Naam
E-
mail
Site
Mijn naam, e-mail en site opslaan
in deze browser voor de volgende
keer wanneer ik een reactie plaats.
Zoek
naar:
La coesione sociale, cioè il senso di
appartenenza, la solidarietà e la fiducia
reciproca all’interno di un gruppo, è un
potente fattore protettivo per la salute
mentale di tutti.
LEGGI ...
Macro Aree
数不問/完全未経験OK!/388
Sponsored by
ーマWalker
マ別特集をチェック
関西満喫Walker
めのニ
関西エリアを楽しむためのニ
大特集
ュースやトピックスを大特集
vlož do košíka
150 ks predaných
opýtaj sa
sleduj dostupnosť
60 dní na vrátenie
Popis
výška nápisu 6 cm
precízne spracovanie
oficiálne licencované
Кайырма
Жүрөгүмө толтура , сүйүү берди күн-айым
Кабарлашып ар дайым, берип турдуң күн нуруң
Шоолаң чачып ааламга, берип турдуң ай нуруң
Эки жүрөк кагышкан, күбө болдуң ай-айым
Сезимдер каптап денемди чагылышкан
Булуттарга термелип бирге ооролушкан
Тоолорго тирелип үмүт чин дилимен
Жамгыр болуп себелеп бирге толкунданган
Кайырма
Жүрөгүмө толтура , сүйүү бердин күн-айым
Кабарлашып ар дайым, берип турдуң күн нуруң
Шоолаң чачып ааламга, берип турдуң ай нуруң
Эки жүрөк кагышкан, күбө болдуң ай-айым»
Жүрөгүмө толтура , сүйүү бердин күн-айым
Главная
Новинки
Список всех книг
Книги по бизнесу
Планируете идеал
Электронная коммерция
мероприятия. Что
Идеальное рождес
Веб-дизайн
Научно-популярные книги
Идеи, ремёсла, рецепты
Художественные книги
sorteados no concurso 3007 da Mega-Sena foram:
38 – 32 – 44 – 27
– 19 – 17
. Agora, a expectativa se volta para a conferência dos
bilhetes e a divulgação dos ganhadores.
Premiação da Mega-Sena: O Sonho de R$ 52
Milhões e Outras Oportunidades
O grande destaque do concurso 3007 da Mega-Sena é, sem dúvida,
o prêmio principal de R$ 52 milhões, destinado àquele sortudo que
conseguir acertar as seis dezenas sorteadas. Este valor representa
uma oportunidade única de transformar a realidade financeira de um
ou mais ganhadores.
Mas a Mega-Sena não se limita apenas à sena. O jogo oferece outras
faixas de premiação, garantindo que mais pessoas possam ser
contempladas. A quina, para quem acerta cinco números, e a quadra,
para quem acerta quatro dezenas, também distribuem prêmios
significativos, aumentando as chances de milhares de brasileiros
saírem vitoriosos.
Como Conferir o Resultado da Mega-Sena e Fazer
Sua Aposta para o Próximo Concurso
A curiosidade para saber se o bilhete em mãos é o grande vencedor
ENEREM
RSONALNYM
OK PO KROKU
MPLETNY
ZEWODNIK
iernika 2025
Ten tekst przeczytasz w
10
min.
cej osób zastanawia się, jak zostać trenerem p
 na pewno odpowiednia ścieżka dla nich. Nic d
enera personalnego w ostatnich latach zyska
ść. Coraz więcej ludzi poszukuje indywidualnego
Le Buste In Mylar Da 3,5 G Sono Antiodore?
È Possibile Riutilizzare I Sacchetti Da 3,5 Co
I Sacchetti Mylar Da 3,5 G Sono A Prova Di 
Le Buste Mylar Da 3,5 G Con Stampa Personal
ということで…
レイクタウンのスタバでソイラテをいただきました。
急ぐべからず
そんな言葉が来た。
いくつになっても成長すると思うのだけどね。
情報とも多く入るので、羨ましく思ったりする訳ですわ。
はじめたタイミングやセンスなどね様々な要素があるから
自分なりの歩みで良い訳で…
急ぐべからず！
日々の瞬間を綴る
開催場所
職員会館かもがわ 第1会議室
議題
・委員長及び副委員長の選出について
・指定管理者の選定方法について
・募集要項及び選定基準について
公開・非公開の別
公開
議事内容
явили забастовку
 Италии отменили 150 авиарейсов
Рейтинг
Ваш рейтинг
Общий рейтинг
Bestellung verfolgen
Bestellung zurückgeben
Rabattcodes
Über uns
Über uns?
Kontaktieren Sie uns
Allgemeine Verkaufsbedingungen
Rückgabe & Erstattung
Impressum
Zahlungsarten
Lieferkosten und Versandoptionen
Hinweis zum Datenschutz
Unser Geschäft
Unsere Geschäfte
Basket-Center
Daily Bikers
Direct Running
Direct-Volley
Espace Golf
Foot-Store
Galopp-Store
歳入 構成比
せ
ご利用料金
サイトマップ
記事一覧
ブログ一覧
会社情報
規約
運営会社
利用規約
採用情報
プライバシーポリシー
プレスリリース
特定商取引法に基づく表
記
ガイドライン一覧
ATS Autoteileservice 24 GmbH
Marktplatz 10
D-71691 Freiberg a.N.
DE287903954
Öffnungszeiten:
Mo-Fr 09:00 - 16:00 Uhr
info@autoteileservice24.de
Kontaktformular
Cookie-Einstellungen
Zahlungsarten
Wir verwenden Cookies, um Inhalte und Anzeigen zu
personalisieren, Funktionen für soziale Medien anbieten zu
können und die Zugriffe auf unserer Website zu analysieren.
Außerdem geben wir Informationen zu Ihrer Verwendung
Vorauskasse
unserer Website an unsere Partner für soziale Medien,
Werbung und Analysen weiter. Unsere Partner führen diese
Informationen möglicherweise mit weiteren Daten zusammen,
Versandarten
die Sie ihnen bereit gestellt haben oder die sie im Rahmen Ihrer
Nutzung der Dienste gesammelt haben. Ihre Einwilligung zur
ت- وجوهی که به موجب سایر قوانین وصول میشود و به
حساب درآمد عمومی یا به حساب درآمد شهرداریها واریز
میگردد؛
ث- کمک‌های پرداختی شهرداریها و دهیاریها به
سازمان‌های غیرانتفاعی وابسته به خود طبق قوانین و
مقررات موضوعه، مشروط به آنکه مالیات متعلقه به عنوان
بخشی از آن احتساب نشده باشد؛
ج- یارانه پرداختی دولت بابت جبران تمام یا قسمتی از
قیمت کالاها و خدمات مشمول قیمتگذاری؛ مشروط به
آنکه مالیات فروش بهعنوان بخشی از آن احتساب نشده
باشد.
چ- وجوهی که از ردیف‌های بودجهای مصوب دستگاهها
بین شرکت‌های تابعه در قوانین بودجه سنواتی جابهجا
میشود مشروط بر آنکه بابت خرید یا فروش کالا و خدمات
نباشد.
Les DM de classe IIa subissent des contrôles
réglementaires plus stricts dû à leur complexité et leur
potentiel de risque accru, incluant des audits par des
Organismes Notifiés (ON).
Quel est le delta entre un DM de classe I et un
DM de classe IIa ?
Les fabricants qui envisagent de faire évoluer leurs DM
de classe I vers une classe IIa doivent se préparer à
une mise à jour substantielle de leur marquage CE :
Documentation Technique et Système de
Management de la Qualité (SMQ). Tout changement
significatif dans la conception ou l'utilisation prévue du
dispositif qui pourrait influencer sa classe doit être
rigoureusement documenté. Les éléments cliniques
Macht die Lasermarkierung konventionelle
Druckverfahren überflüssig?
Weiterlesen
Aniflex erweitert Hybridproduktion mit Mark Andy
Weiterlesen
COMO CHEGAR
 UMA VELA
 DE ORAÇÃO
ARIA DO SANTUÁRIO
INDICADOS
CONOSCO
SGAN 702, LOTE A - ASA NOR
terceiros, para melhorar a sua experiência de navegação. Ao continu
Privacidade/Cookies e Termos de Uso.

____________

_Action item:_
Return the span of lines in the data above that opens at the line with "Marktplatz 10" and closes at the line with "potentiel de risque", exactly, ends included, nothing else.

_Exercise result:_
Marktplatz 10
D-71691 Freiberg a.N.
DE287903954
Öffnungszeiten:
Mo-Fr 09:00 - 16:00 Uhr
info@autoteileservice24.de
Kontaktformular
Cookie-Einstellungen
Zahlungsarten
Wir verwenden Cookies, um Inhalte und Anzeigen zu
personalisieren, Funktionen für soziale Medien anbieten zu
können und die Zugriffe auf unserer Website zu analysieren.
Außerdem geben wir Informationen zu Ihrer Verwendung
Vorauskasse
unserer Website an unsere Partner für soziale Medien,
Werbung und Analysen weiter. Unsere Partner führen diese
Informationen möglicherweise mit weiteren Daten zusammen,
Versandarten
die Sie ihnen bereit gestellt haben oder die sie im Rahmen Ihrer
Nutzung der Dienste gesammelt haben. Ihre Einwilligung zur
ت- وجوهی که به موجب سایر قوانین وصول میشود و به
حساب درآمد عمومی یا به حساب درآمد شهرداریها واریز
میگردد؛
ث- کمک‌های پرداختی شهرداریها و دهیاریها به
سازمان‌های غیرانتفاعی وابسته به خود طبق قوانین و
مقررات موضوعه، مشروط به آنکه مالیات متعلقه به عنوان
بخشی از آن احتساب نشده باشد؛
ج- یارانه پرداختی دولت بابت جبران تمام یا قسمتی از
قیمت کالاها و خدمات مشمول قیمتگذاری؛ مشروط به
آنکه مالیات فروش بهعنوان بخشی از آن احتساب نشده
باشد.
چ- وجوهی که از ردیف‌های بودجهای مصوب دستگاهها
بین شرکت‌های تابعه در قوانین بودجه سنواتی جابهجا
میشود مشروط بر آنکه بابت خرید یا فروش کالا و خدمات
نباشد.
Les DM de classe IIa subissent des contrôles
réglementaires plus stricts dû à leur complexité et leur
potentiel de risque accru, incluant des audits par des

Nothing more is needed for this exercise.